[Data]

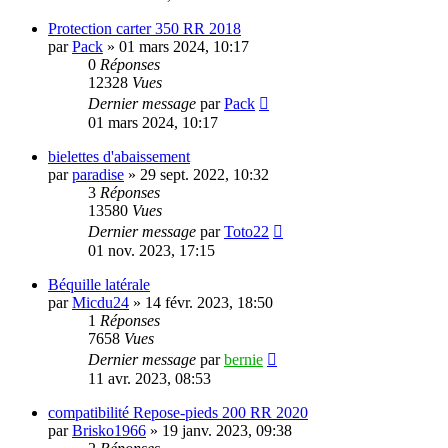
Protection carter 350 RR 2018
par
Pack
»
01 mars 2024, 10:17
0
Réponses
12328
Vues
Dernier message
par
Pack
01 mars 2024, 10:17
bielettes d'abaissement
par
paradise
»
29 sept. 2022, 10:32
3
Réponses
13580
Vues
Dernier message
par
Toto22
01 nov. 2023, 17:15
Béquille latérale
par
Micdu24
»
14 févr. 2023, 18:50
1
Réponses
7658
Vues
Dernier message
par
bernie
11 avr. 2023, 08:53
compatibilité Repose-pieds 200 RR 2020
par
Brisko1966
»
19 janv. 2023, 09:38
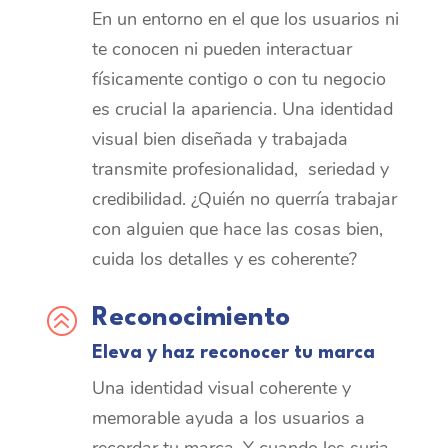
En un entorno en el que los usuarios ni
te conocen ni pueden interactuar
físicamente contigo o con tu negocio
es crucial la apariencia. Una identidad
visual bien diseñada y trabajada
transmite profesionalidad, seriedad y
credibilidad. ¿Quién no querría trabajar
con alguien que hace las cosas bien,
cuida los detalles y es coherente?
>
Reconocimiento
Eleva y haz reconocer tu marca
Una identidad visual coherente y
memorable ayuda a los usuarios a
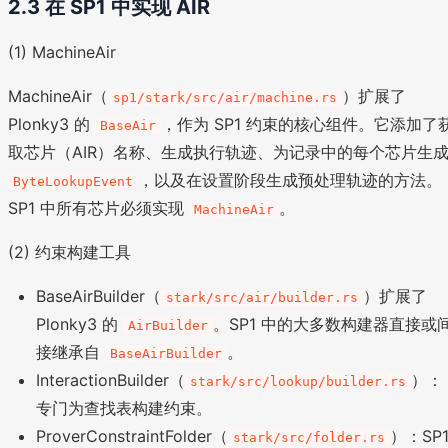
2.3 在 SP1 中实现 AIR
(1) MachineAir
MachineAir（
）扩展了
sp1/stark/src/air/machine.rs
Plonky3 的
，作为 SP1 约束的核心组件。它添加了
BaseAir
取芯片（AIR）名称、生成执行轨迹、为记录中的每个芯片生
，以及在设置阶段生成预处理轨迹的方法。
ByteLookupEvent
SP1 中所有芯片必须实现
。
MachineAir
(2) 约束构建工具
BaseAirBuilder（
）扩展了
stark/src/air/builder.rs
Plonky3 的
。SP1 中的大多数构建器直接或
AirBuilder
接继承自
。
BaseAirBuilder
InteractionBuilder（
）：
stark/src/lookup/builder.rs
专门为查找表构建约束。
ProverConstraintFolder（
）：SP
stark/src/folder.rs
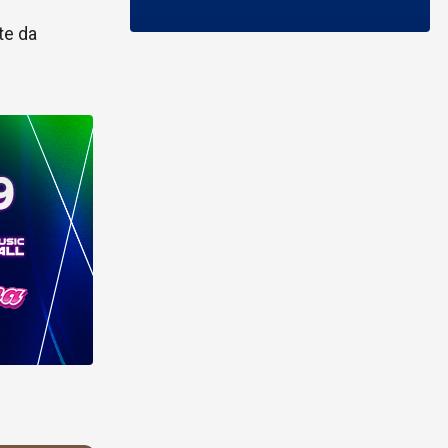
te da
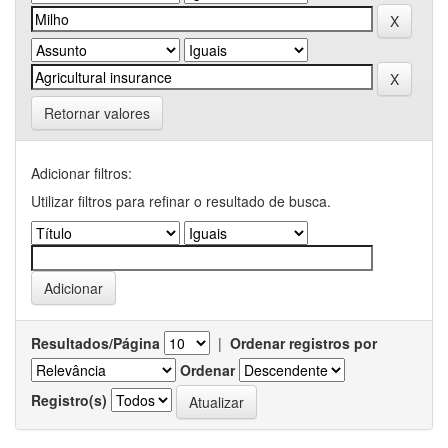
Retornar valores
Adicionar filtros:
Utilizar filtros para refinar o resultado de busca.
Resultados/Página
|
Ordenar registros por
Ordenar
Registro(s)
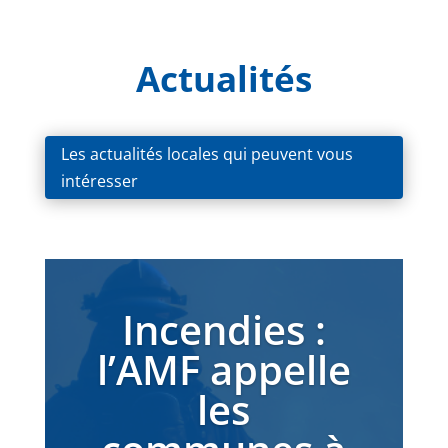
Actualités
Les actualités locales qui peuvent vous
intéresser
Incendies :
l’AMF appelle
les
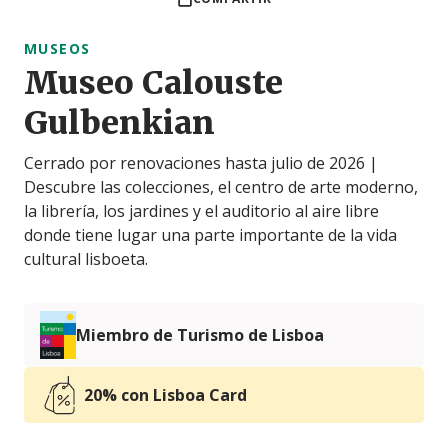
MUSEOS
Museo Calouste
Gulbenkian
Cerrado por renovaciones hasta julio de 2026 |
Descubre las colecciones, el centro de arte moderno,
la librería, los jardines y el auditorio al aire libre
donde tiene lugar una parte importante de la vida
cultural lisboeta.
Miembro de Turismo de Lisboa
20% con Lisboa Card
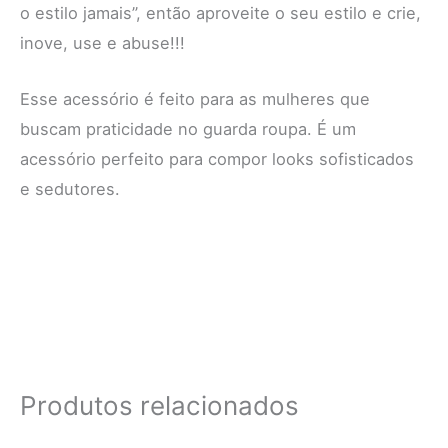
o estilo jamais”, então aproveite o seu estilo e crie,
inove, use e abuse!!!
Esse acessório é feito para as mulheres que
buscam praticidade no guarda roupa. É um
acessório perfeito para compor looks sofisticados
e sedutores.
Produtos relacionados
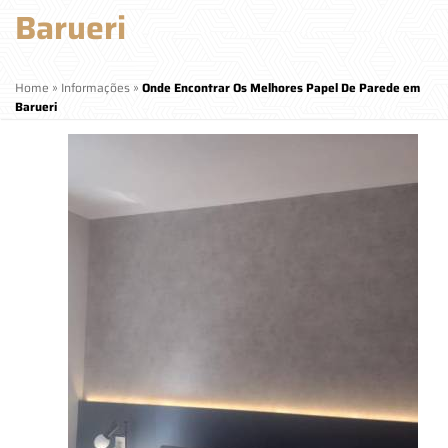
Barueri
Home
»
Informações
»
Onde Encontrar Os Melhores Papel De Parede em
Barueri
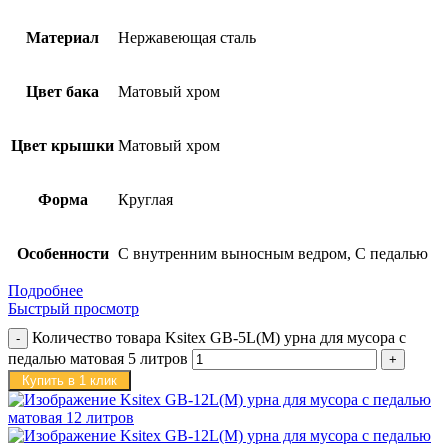
Материал
Нержавеющая сталь
Цвет бака
Матовый хром
Цвет крышки
Матовый хром
Форма
Круглая
Особенности
С внутренним выносным ведром, С педалью
Подробнее
Быстрый просмотр
Количество товара Ksitex GB-5L(M) урна для мусора с
педалью матовая 5 литров
Купить в 1 клик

[/Data]

Which lines in the items above contain the word "педалью"? Return each of those lines.

С внутренним выносным ведром, С педалью
педалью матовая 5 литров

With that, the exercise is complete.